How Does "Web 2.0" Apply to the Enterpise?
The June, 2007, Enterprise 2.0 conference naturally raised its own question: "What is the next generation of the enterprise, its 2.0? The short answer is this: Apply the thinking and technologies of Web 2.0 to the distributed, networked enterprise. Which leads to this question, what is Web 2.0 in the context of organizations?
The essence of Web 2.0 is user-generated content, as Jessica Lipnack points out in her blog.
Web 1.0 was the first generation, born with the invention of the link. The idea of linking one Internet location to another with an address, a click, a universal resource locator, URL, unleashed an explosion. Literally. More than a billion people have come online. NetAge, our site, was one of the first on the web in 1995. We stocked our site with information about networks and virtual teams, much of it still here today. By the beginning of the 21st century, big publishers of content came to dominate the web.
But then something different happened. Interactive new technologies, now called Web 2.0, put tools in the hands of anyone, allowing them to post their own content. Which in turn creates a positive feedback loop whereby users attract more users who post and cross-post ande soon we have Wikipedia, Facebook, Myspace, YouTube, social networking sites of all stripes, RSS, and countless -- we just heard the figure 50 million -- blogs. However, for the enterprise, social networking alone is not the key.
The essence of Enterprise 2.0 is people generating content in the context of their jobs based on their positions in organizations and their roles in teams.

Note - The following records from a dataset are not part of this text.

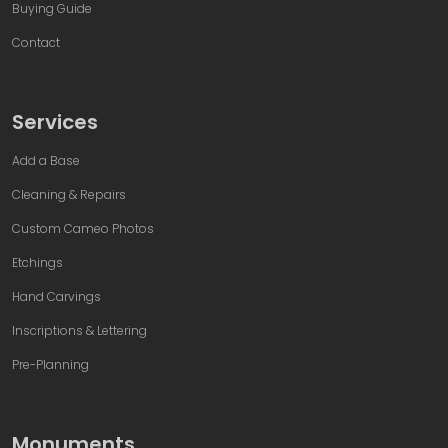
Buying Guide
Contact
Services
Add a Base
Cleaning & Repairs
Custom Cameo Photos
Etchings
Hand Carvings
Inscriptions & Lettering
Pre-Planning
Monuments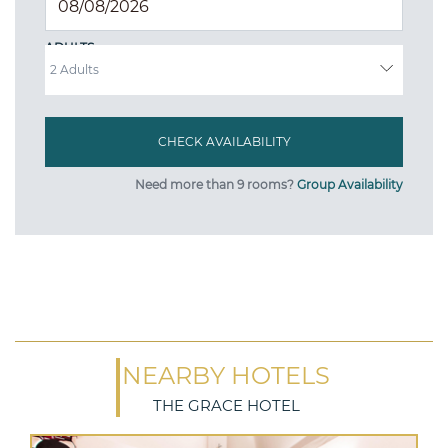
ADULTS
Need more than 9 rooms?
Group Availability
NEARBY HOTELS
THE GRACE HOTEL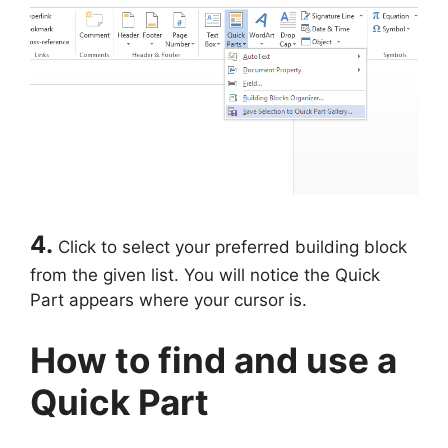
4.
Click to select your preferred building block
from the given list. You will notice the Quick
Part appears where your cursor is.
How to find and use a
Quick Part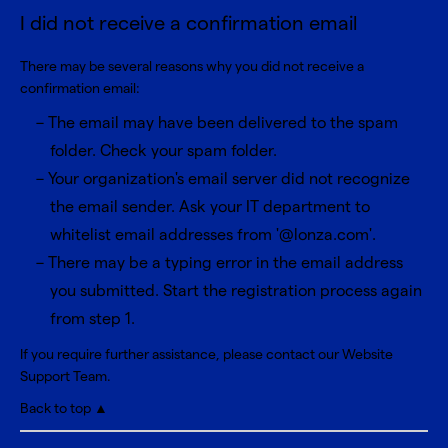
I did not receive a confirmation email
There may be several reasons why you did not receive a
confirmation email:
The email may have been delivered to the spam
folder. Check your spam folder.
Your organization's email server did not recognize
the email sender. Ask your IT department to
whitelist email addresses from '@lonza.com'.
There may be a typing error in the email address
you submitted. Start the registration process again
from step 1.
If you require further assistance, please contact our
Website
Support Team
.
Back to top ▲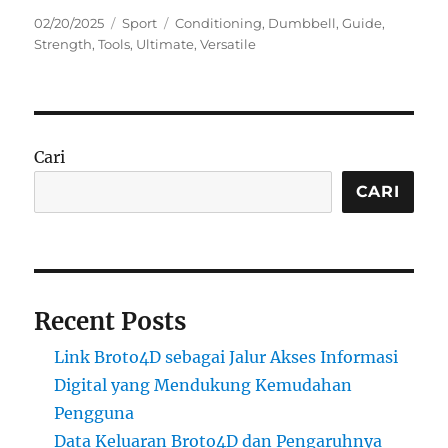
Posted
Categories
Tags
02/20/2025
Sport
Conditioning
,
Dumbbell
,
Guide
,
on
Strength
,
Tools
,
Ultimate
,
Versatile
Cari
CARI
Recent Posts
Link Broto4D sebagai Jalur Akses Informasi
Digital yang Mendukung Kemudahan
Pengguna
Data Keluaran Broto4D dan Pengaruhnya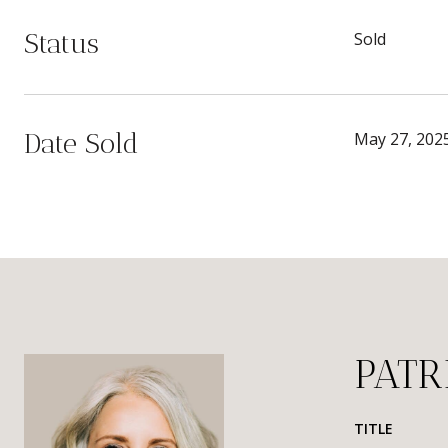
Status
Sold
Date Sold
May 27, 202
PATR
TITLE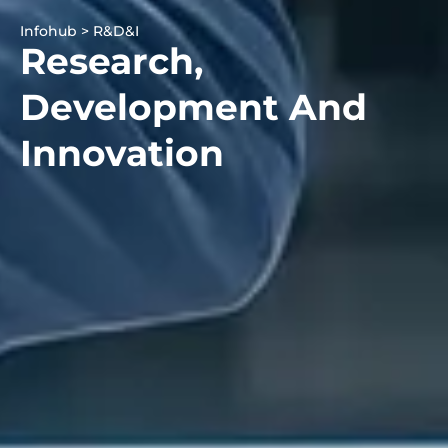
Infohub > R&D&I
Research,
Development And
Innovation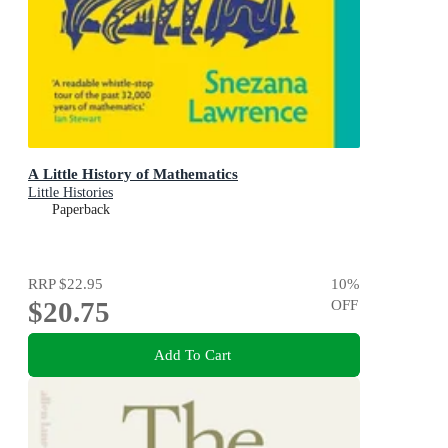
A Little History of Mathematics
Little Histories
Paperback
RRP
$22.95
10
%
$20.75
OFF
Add To Cart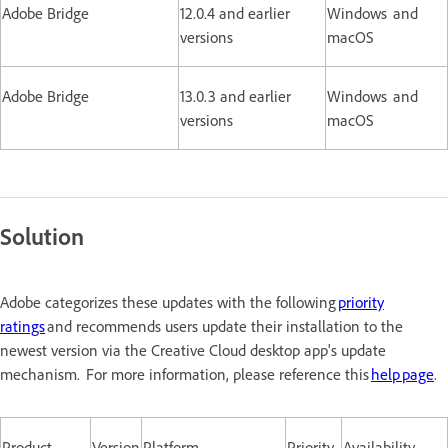
Adobe Bridge
12.0.4 and earlier
Windows and
versions
macOS
Adobe Bridge
13.0.3 and earlier
Windows and
versions
macOS
Solution
Adobe categorizes these updates with the following
priority
ratings
and recommends users update their installation to the
newest version via the Creative Cloud desktop app's update
mechanism. For more information, please reference this
help page
.
Product
Version
Platform
Priority
Availability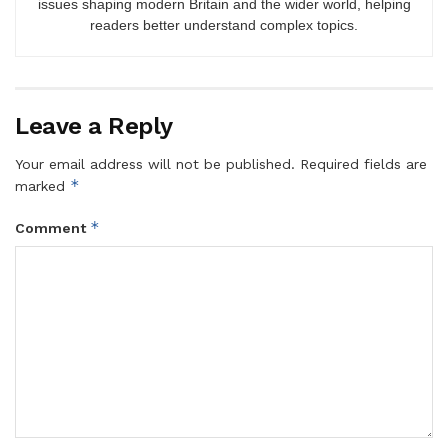
issues shaping modern Britain and the wider world, helping
readers better understand complex topics.
Leave a Reply
Your email address will not be published.
Required fields are
*
marked
*
Comment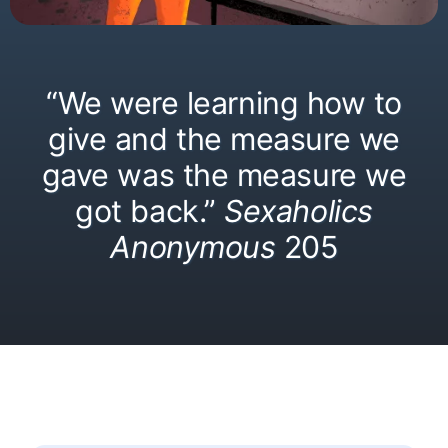
“We were learning how to
give and the measure we
gave was the measure we
got back.”
Sexaholics
Anonymous
205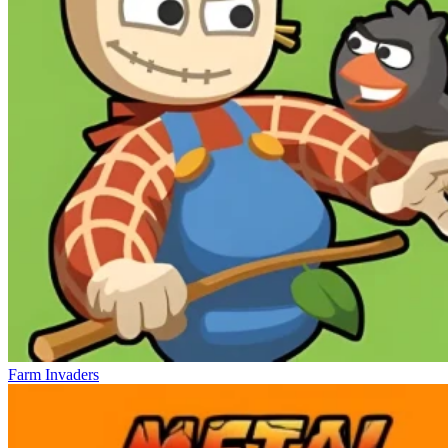
Farm Invaders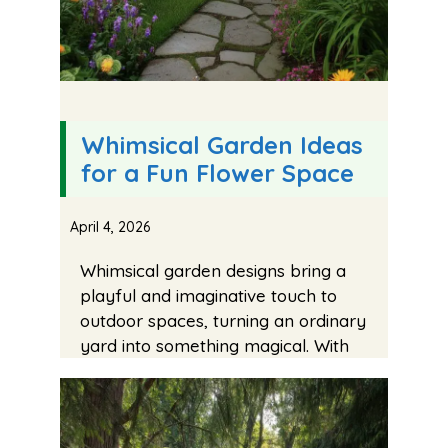
Whimsical Garden Ideas
for a Fun Flower Space
April 4, 2026
Whimsical garden designs bring a
playful and imaginative touch to
outdoor spaces, turning an ordinary
yard into something magical. With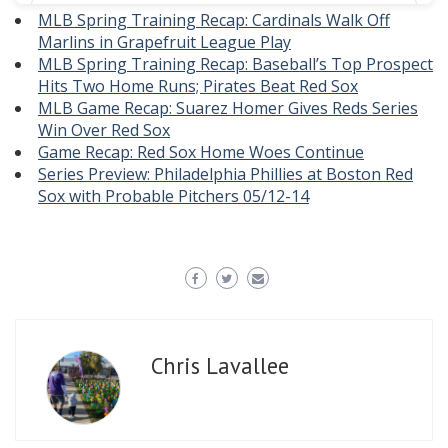
MLB Spring Training Recap: Cardinals Walk Off
Marlins in Grapefruit League Play
MLB Spring Training Recap: Baseball’s Top Prospect
Hits Two Home Runs; Pirates Beat Red Sox
MLB Game Recap: Suarez Homer Gives Reds Series
Win Over Red Sox
Game Recap: Red Sox Home Woes Continue
Series Preview: Philadelphia Phillies at Boston Red
Sox with Probable Pitchers 05/12-14
Chris Lavallee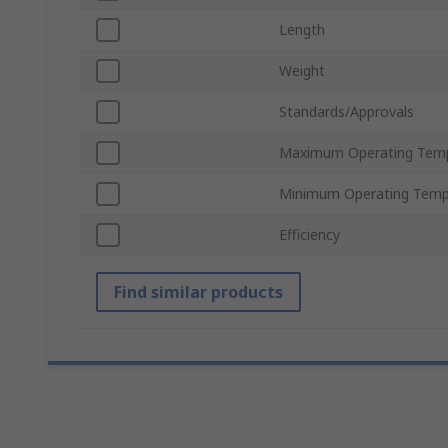
Length
Weight
Standards/Approvals
Maximum Operating Tem
Minimum Operating Temp
Efficiency
Find similar products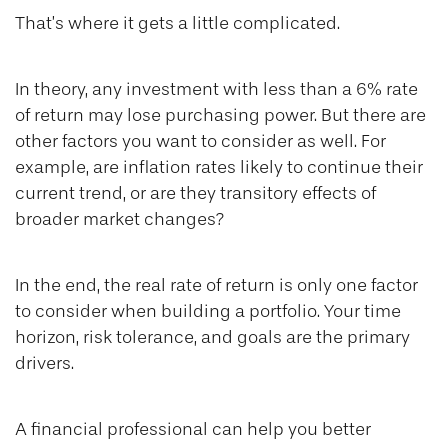
That’s where it gets a little complicated.
In theory, any investment with less than a 6% rate
of return may lose purchasing power. But there are
other factors you want to consider as well. For
example, are inflation rates likely to continue their
current trend, or are they transitory effects of
broader market changes?
In the end, the real rate of return is only one factor
to consider when building a portfolio. Your time
horizon, risk tolerance, and goals are the primary
drivers.
A financial professional can help you better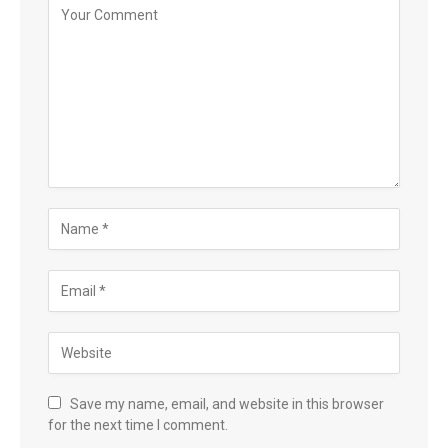
Save my name, email, and website in this browser
for the next time I comment.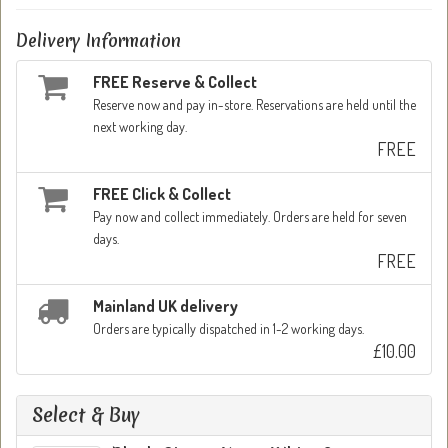
Delivery Information
FREE Reserve & Collect
Reserve now and pay in-store. Reservations are held until the
next working day.
FREE
FREE Click & Collect
Pay now and collect immediately. Orders are held for seven
days.
FREE
Mainland UK delivery
Orders are typically dispatched in 1-2 working days.
£10.00
Select & Buy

People are authors of content in the context of social applications, and social networks naturally cohere through the ties between people. In a work context, however, communications and content are simultaneously authored by people and positions. Follow the connections between people to discover the social network. Follow the connections between positions to discover the organization network that persists and evolves even as a changing cast of people flow through the jobs.
Of all the Web 2.0 technologies,the wiki is the most relevant to large-scale organizations. Wikis make it possible to conduct large-scale conversations across boundaries of many kinds, while at the same time providing the semi-private spaces so necessary for teams. As teams go online, and do their work through digital media, the single most important enterprise facility is the knowledge management system and its ability to be configured into effective team workplaces. Where 1.0 intranets and KM were driven top-down, with content approved, the shift now is to bottom-up, where a user-in-a-position generates content directly. Wikis support not only the common creation of content in context, but also the innovation and flexibility needed by individuals and teams to set up structures and processes that reflect the unique complexities of their work.
In Enterprise 2.0, people generate content related to their jobs that remains regardless of where they go. This kind of institutional memory is sorely lacking in our organizations. Meanwhile, personal content lives on people's personal pages for plugging into social networking technologies that may span many jobs across multiple organizations.